福嶋伸洋『ニコの海』松籟社、2025
福嶋さんがかつて『すばる』に発表した「永遠のあとに来る最初の一日」(リンク)と、同じく『すばる』に発表した「海へ行くつもりじゃなかった」(リンク)改め「ニコの海」、これら以前に『群像』に発表した「その夏のジュジュ」を加えた3作をまとめた短編集。
2作についてはすでにリンク先に書いたように、雑誌掲載時に読んだ。実は「その夏のジュジュ」のことは知らなかったので、まずは、これから。ジュジュと呼ばれた本名を「最後まで知ることはなかった」日系ブラ人ル人(アフロ系)の思い出話は、むしろその後の『リオデジャネイロの雪』の後半のエッセイに連なる回想という印象だ。

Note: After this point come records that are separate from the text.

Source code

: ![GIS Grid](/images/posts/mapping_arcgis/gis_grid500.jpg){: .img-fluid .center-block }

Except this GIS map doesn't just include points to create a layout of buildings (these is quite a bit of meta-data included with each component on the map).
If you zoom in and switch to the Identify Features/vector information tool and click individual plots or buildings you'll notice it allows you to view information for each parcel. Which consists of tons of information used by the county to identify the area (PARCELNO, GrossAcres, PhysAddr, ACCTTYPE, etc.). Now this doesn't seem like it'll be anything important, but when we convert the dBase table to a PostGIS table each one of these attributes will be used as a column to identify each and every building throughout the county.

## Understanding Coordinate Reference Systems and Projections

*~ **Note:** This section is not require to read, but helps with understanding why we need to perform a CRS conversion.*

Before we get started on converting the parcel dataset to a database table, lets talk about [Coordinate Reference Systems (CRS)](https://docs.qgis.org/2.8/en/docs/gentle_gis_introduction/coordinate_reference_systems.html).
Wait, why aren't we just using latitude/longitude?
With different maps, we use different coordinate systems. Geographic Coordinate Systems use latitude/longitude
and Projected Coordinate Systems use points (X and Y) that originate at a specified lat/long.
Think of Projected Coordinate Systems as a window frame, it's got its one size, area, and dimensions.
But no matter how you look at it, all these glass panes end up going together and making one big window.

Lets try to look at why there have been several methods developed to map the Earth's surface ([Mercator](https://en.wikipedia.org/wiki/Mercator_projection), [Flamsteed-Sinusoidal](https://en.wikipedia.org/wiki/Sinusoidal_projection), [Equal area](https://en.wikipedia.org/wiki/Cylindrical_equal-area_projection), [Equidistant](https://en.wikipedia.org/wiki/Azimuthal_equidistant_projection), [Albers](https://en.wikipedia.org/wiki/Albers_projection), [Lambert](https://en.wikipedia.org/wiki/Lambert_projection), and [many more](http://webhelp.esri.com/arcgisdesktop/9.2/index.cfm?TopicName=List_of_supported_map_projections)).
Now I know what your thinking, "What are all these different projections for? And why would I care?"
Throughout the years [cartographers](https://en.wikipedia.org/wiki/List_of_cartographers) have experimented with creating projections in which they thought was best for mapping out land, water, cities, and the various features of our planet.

しかし、それにしても、その「ジュジュ」と呼ばれた女性の本名を「最後まで知ることはなかった」と紹介するところが、この短編集を貫く過去への改悟の情(あるいはそれがサウダージというやつか?)を醸し出す役割を果たしている。
たとえば高校時代の思い出が中心をなす「ニコの海」では、国際交流プログラムによってアメリカ合衆国に行った「ぼく」がリサ・ローブの「ステイ」を「涼やかなアコースティックギターに透き通った声」まで憶えており、一緒に車に乗っていた高校生たちがサングラスをかけていたことまで憶えていながら、「その夏が過ぎれば二度と会うことのないアメリカの高校生といっしょに口ずさんだ」(65)と言ってしまう語り口に、同じく高校時代に「その夏が過ぎ」て二度と会わないアメリカ人高校生とひと夏を過ごした僕自身は、取り返しのつかない時間の前に感じる自身の無力に涙しないではいられない(いや、まあ、涙、は大げさだけど……)。

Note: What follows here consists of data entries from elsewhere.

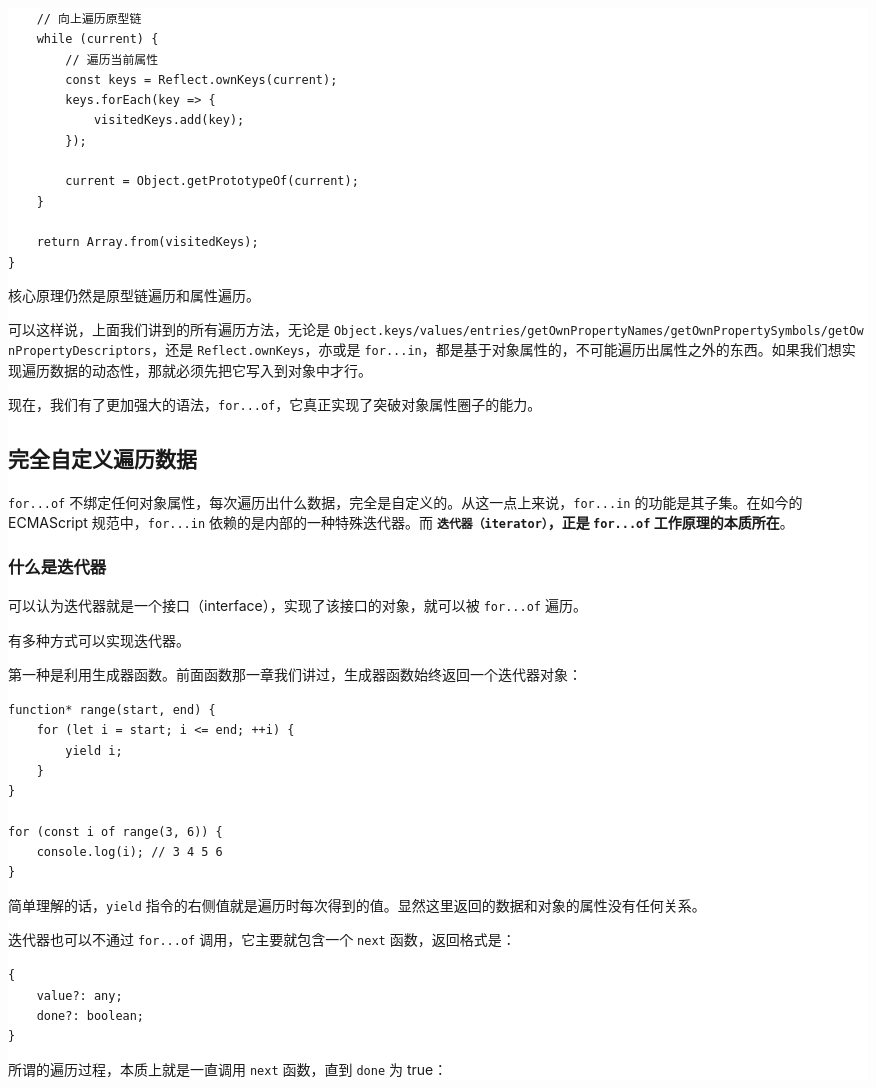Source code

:         // 向上遍历原型链
        while (current) {
            // 遍历当前属性
            const keys = Reflect.ownKeys(current);
            keys.forEach(key => {
                visitedKeys.add(key);
            });
    
            current = Object.getPrototypeOf(current);
        }
    
        return Array.from(visitedKeys);
    }
    

核心原理仍然是原型链遍历和属性遍历。

可以这样说，上面我们讲到的所有遍历方法，无论是 `Object.keys/values/entries/getOwnPropertyNames/getOwnPropertySymbols/getOwnPropertyDescriptors`，还是 `Reflect.ownKeys`，亦或是 `for...in`，都是基于对象属性的，不可能遍历出属性之外的东西。如果我们想实现遍历数据的动态性，那就必须先把它写入到对象中才行。

现在，我们有了更加强大的语法，`for...of`，它真正实现了突破对象属性圈子的能力。

完全自定义遍历数据
---------

`for...of` 不绑定任何对象属性，每次遍历出什么数据，完全是自定义的。从这一点上来说，`for...in` 的功能是其子集。在如今的 ECMAScript 规范中，`for...in` 依赖的是内部的一种特殊迭代器。而 **`迭代器（iterator）`，正是 `for...of` 工作原理的本质所在**。

### 什么是迭代器

可以认为迭代器就是一个接口（interface），实现了该接口的对象，就可以被 `for...of` 遍历。

有多种方式可以实现迭代器。

第一种是利用生成器函数。前面函数那一章我们讲过，生成器函数始终返回一个迭代器对象：

    function* range(start, end) {
        for (let i = start; i <= end; ++i) {
            yield i;
        }
    }
    
    for (const i of range(3, 6)) {
        console.log(i); // 3 4 5 6
    }
    

简单理解的话，`yield` 指令的右侧值就是遍历时每次得到的值。显然这里返回的数据和对象的属性没有任何关系。

迭代器也可以不通过 `for...of` 调用，它主要就包含一个 `next` 函数，返回格式是：

    {
        value?: any;
        done?: boolean;
    }
    

所谓的遍历过程，本质上就是一直调用 `next` 函数，直到 `done` 为 true：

かつてアルバイトをしていたカフェを学位取得やブラジル留学、結婚などを経て久しぶり訪ねる別の「ぼく」(「永遠のあとに来る最初の一日」)が、すっかり変わってしまった宇田川町の街並みを「午前二時過ぎにアイスクリームを添えたフレンチトーストを食べたことがあった終夜営業のカフェや、バイト代一日分をいちどに使うこともあったレコードショップはなくなって、見慣れない店が増えていた」(9)との詠嘆を読むと、永遠なのはカフェのような建物なのか「フレンチトーストを食べたことがあった」程度のはかない思い出なのかとめまいがする。

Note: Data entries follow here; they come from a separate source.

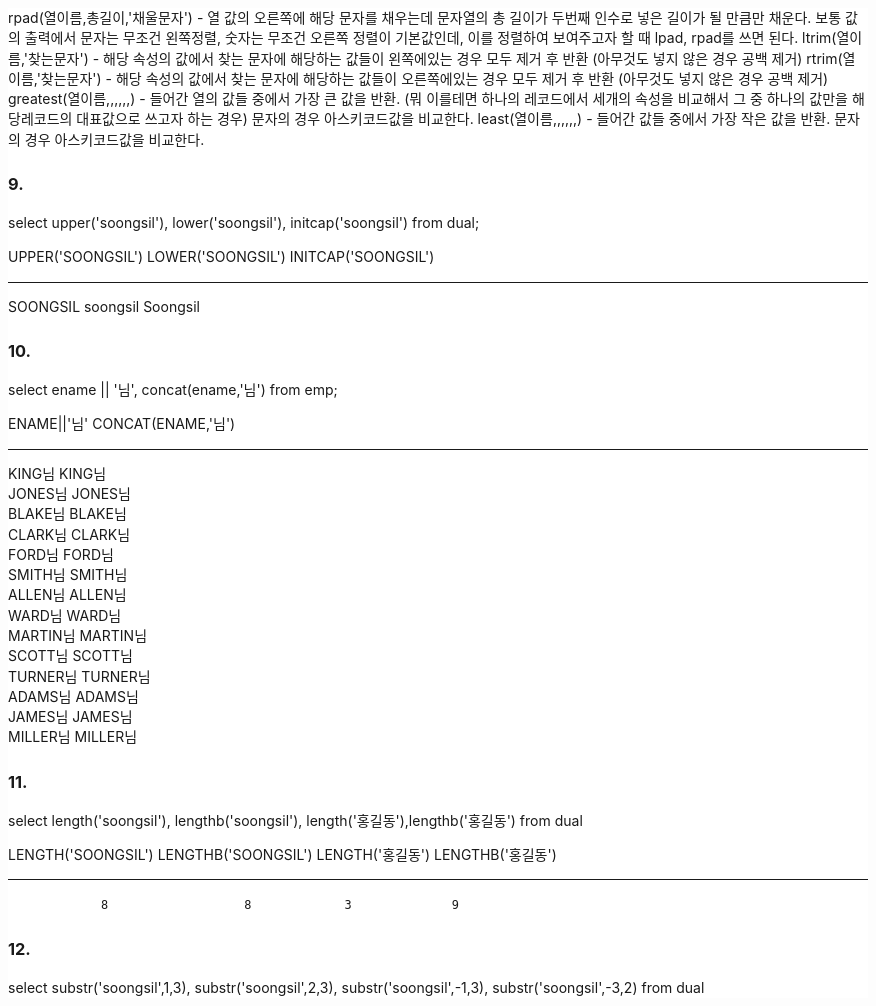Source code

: rpad(열이름,총길이,'채울문자') - 열 값의 오른쪽에 해당 문자를 채우는데 문자열의 총 길이가 두번째 인수로 넣은 길이가 될 만큼만 채운다.
	보통 값의 출력에서 문자는 무조건 왼쪽정렬, 숫자는 무조건 오른쪽 정렬이 기본값인데, 이를 정렬하여 보여주고자 할 때 lpad, rpad를 쓰면 된다.
ltrim(열이름,'찾는문자') - 해당 속성의 값에서 찾는 문자에 해당하는 값들이 왼쪽에있는 경우 모두 제거 후 반환 (아무것도 넣지 않은 경우 공백 제거)
rtrim(열이름,'찾는문자') - 해당 속성의 값에서 찾는 문자에 해당하는 값들이 오른쪽에있는 경우 모두 제거 후 반환 (아무것도 넣지 않은 경우 공백 제거)
greatest(열이름,,,,,,) - 들어간 열의 값들 중에서 가장 큰 값을 반환. (뭐 이를테면 하나의 레코드에서 세개의 속성을 비교해서 그 중 하나의 값만을 해당레코드의 대표값으로 쓰고자 하는 경우)
		 문자의 경우 아스키코드값을 비교한다.
least(열이름,,,,,,) - 들어간 값들 중에서 가장 작은 값을 반환. 문자의 경우 아스키코드값을 비교한다.


### 9. 
select upper('soongsil'), lower('soongsil'), initcap('soongsil')
from dual;


UPPER('SOONGSIL') LOWER('SOONGSIL') INITCAP('SOONGSIL')
----------------- ----------------- -------------------
SOONGSIL          soongsil          Soongsil   

### 10.
select ename || '님', concat(ename,'님')
from emp;

ENAME||'님'  CONCAT(ENAME,'님')
----------- -----------------
KING님      KING님            
JONES님     JONES님           
BLAKE님     BLAKE님           
CLARK님     CLARK님           
FORD님      FORD님            
SMITH님     SMITH님           
ALLEN님     ALLEN님           
WARD님      WARD님            
MARTIN님    MARTIN님          
SCOTT님     SCOTT님           
TURNER님    TURNER님          
ADAMS님     ADAMS님           
JAMES님     JAMES님           
MILLER님    MILLER님  

### 11.
select length('soongsil'), lengthb('soongsil'), length('홍길동'),lengthb('홍길동')
from dual

LENGTH('SOONGSIL') LENGTHB('SOONGSIL') LENGTH('홍길동') LENGTHB('홍길동')
------------------ ------------------- ------------- --------------
                 8                   8             3              9 

### 12.
select substr('soongsil',1,3), substr('soongsil',2,3), substr('soongsil',-1,3), substr('soongsil',-3,2)
from dual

そういえば何年か前、あの小説、まとめて単行本にすれば、と福嶋さんに話したことがあったけれども(それは僕自身がいろいろと雑誌などに書いてそのままにしている文章の数々をちゃんと本にしなければという思いがあるからだったのだが)、彼はそれを実現したということ。頭が下がる思いである。